Task requirements>
Where the line with "Scherzo No. 1 Op. 20 B minor (with cut)" appears below, start writing out lines exactly, and finish with the line with "Student Competitions", which is included; write out nothing else.

*** Provided data Section Begins ***

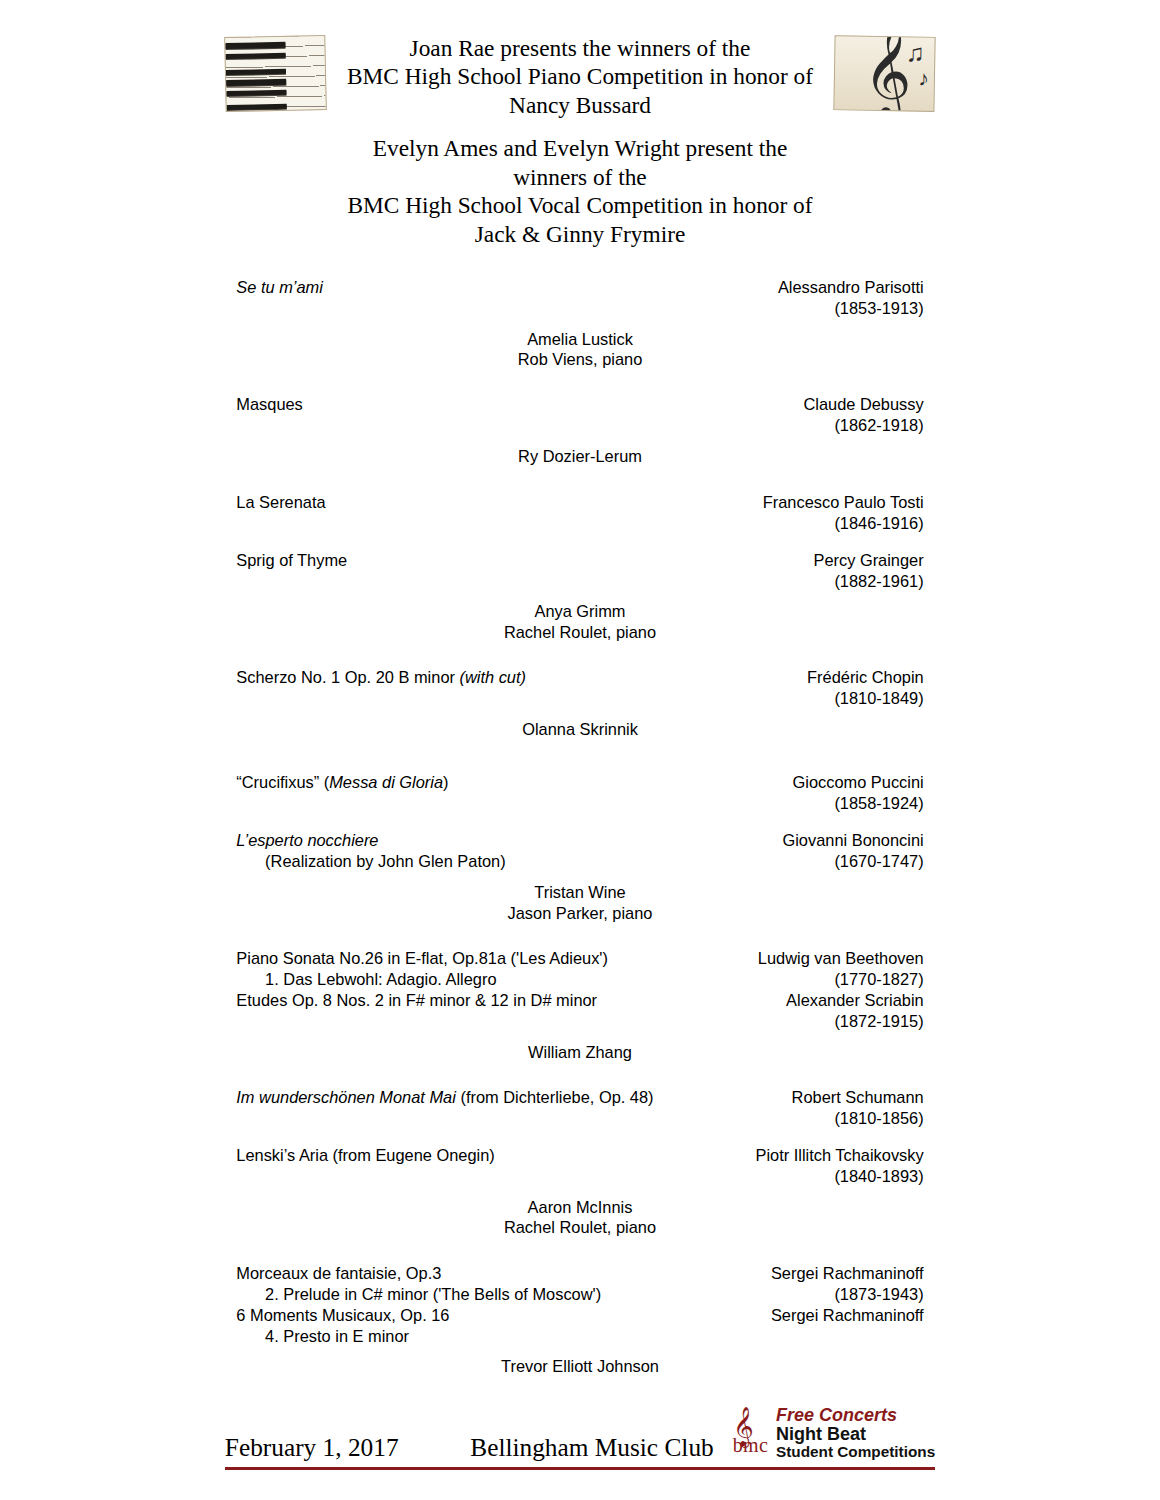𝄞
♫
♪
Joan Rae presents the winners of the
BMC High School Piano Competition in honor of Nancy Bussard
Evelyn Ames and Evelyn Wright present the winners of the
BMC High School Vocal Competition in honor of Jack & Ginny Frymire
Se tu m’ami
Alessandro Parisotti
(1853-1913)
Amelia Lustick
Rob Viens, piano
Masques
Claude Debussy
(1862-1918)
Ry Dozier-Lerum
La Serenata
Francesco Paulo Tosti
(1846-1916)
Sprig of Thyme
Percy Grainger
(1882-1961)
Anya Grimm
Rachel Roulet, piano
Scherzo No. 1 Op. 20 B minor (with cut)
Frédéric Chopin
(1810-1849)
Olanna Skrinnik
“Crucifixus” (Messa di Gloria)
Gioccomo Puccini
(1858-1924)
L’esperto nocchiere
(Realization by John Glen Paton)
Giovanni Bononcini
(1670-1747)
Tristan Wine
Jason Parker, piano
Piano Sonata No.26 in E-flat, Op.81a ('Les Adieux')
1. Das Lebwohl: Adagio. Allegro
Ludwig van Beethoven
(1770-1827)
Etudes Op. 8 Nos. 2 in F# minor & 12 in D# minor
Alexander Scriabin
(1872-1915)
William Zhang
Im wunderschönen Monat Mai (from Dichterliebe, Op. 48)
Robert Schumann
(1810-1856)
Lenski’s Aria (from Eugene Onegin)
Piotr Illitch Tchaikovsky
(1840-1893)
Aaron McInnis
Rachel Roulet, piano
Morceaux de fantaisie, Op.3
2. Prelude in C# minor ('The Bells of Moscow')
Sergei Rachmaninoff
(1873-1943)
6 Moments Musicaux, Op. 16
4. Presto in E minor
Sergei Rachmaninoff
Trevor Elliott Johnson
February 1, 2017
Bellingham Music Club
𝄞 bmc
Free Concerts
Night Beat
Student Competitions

*** Provided data Section Ends ***
*** Provided data Section Begins ***

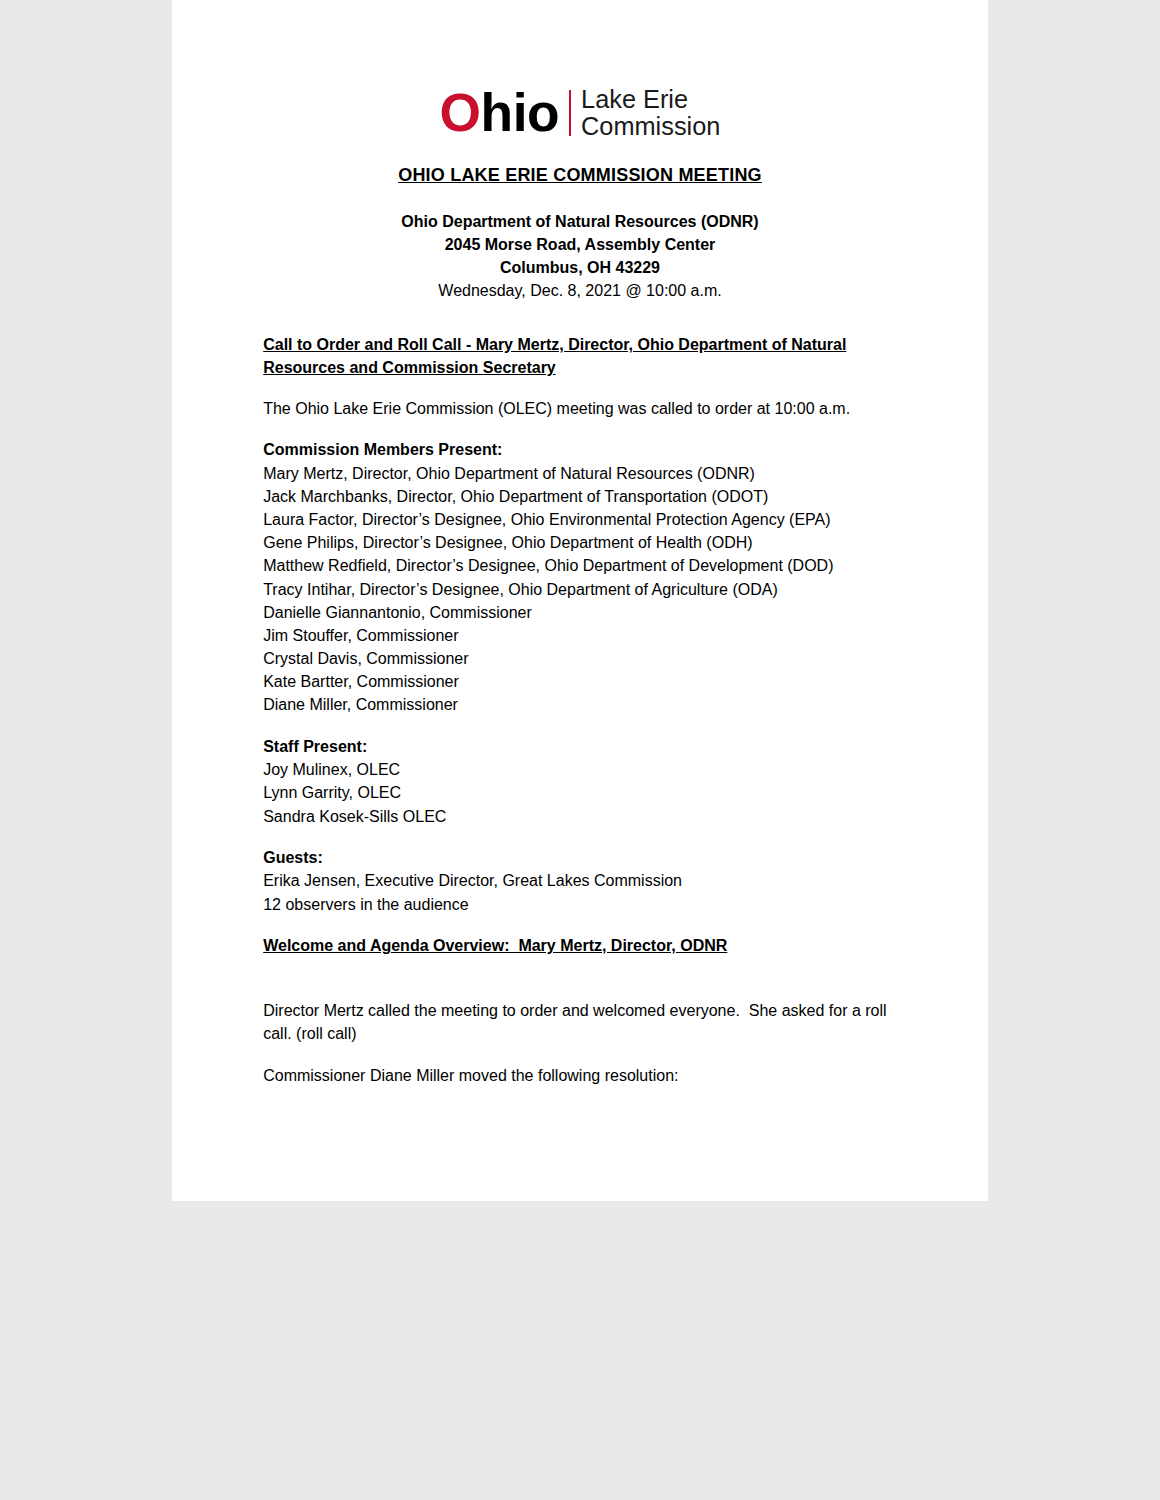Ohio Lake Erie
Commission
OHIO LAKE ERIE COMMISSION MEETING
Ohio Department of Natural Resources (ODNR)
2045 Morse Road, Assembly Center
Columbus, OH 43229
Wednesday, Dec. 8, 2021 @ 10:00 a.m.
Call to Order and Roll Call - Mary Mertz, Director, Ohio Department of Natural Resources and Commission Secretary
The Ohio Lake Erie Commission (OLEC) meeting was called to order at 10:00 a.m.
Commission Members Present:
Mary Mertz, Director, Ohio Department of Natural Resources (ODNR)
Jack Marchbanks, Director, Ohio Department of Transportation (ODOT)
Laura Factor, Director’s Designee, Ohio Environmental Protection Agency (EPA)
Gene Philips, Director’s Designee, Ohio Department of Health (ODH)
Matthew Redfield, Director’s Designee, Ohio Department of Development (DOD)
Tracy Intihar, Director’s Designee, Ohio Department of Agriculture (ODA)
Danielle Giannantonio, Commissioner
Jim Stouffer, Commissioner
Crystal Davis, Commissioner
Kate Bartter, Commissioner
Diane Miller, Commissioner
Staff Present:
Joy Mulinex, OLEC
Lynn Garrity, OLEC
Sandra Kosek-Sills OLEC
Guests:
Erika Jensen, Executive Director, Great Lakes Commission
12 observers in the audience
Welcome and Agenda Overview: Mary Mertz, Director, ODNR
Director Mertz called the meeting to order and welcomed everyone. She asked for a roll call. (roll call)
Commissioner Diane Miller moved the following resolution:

*** Provided data Section Ends ***

Answer box>
Scherzo No. 1 Op. 20 B minor (with cut)
Frédéric Chopin
(1810-1849)
Olanna Skrinnik
“Crucifixus” (Messa di Gloria)
Gioccomo Puccini
(1858-1924)
L’esperto nocchiere
(Realization by John Glen Paton)
Giovanni Bononcini
(1670-1747)
Tristan Wine
Jason Parker, piano
Piano Sonata No.26 in E-flat, Op.81a ('Les Adieux')
1. Das Lebwohl: Adagio. Allegro
Ludwig van Beethoven
(1770-1827)
Etudes Op. 8 Nos. 2 in F# minor & 12 in D# minor
Alexander Scriabin
(1872-1915)
William Zhang
Im wunderschönen Monat Mai (from Dichterliebe, Op. 48)
Robert Schumann
(1810-1856)
Lenski’s Aria (from Eugene Onegin)
Piotr Illitch Tchaikovsky
(1840-1893)
Aaron McInnis
Rachel Roulet, piano
Morceaux de fantaisie, Op.3
2. Prelude in C# minor ('The Bells of Moscow')
Sergei Rachmaninoff
(1873-1943)
6 Moments Musicaux, Op. 16
4. Presto in E minor
Sergei Rachmaninoff
Trevor Elliott Johnson
February 1, 2017
Bellingham Music Club
𝄞 bmc
Free Concerts
Night Beat
Student Competitions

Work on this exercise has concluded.